▸ **EXERCISE DESCRIPTION**:
Search the data below for the word "none" and report how many lines contain it, with no added words.

▸ **RECORDS TO USE**:
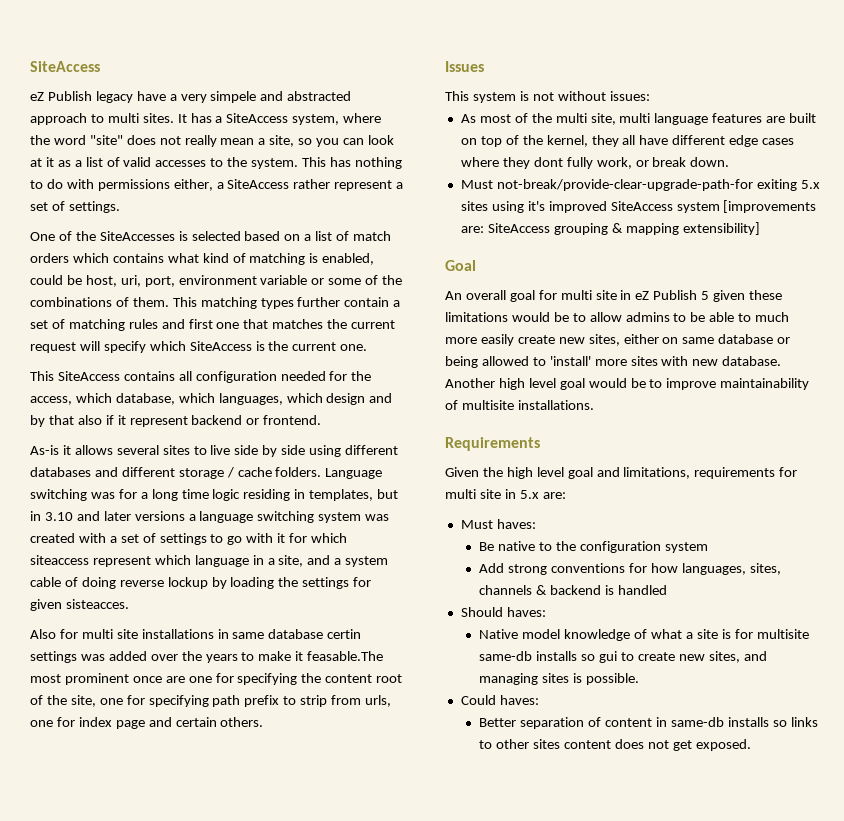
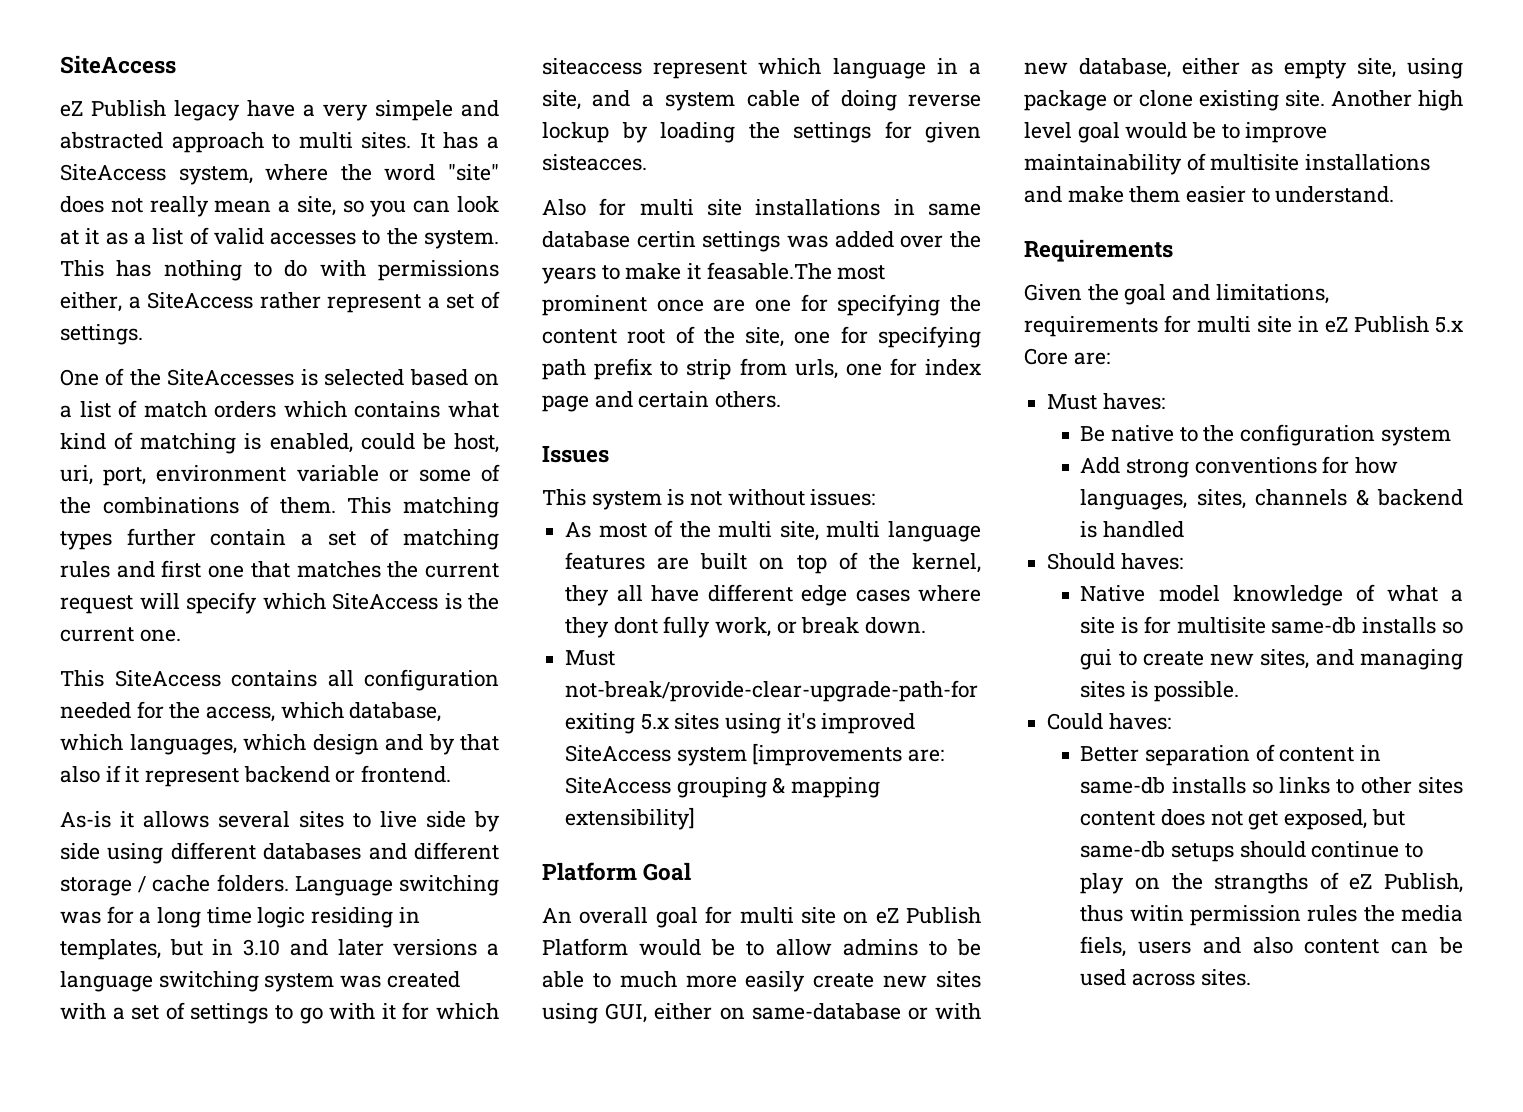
(760, 228) none -> [542,862,637,881] Platform
[620,290,783,302] [445,312,508,322] in eZ Publish 5 given these limitations -> [843,907,981,924] [542,938,628,956] on eZ Publish Platform
[588,334,791,346] [445,356,782,368] sites, either on same database or being allowed to 'install' more sites with new database. -> [936,971,981,988] [542,1003,981,1024] [1024,58,1463,79] [1024,90,1325,111] sites using GUI, either on same-database or with new database, either as empty site, using package or clone existing site.
[517,400,594,410] installations. -> [1305,154,1431,171] [1024,186,1395,203] installations and make them easier to understand.
[506,467,564,479] high level -> (1119, 292) none
[519,490,539,499] 5.x -> [1325,316,1463,333] [1024,348,1068,365] eZ Publish 5.x Core
[695,739,751,751] exposed. -> [1284,809,1405,830] [1080,841,1424,862] [1080,872,1463,894] [1080,905,1463,926] [1080,936,1463,957] [1080,969,1251,986] exposed, but same-db setups should continue to play on the strangths of eZ Publish, thus witin permission rules the media fiels, users and also content can be used across sites.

▸ **RESULT FOR THIS EXERCISE**:
2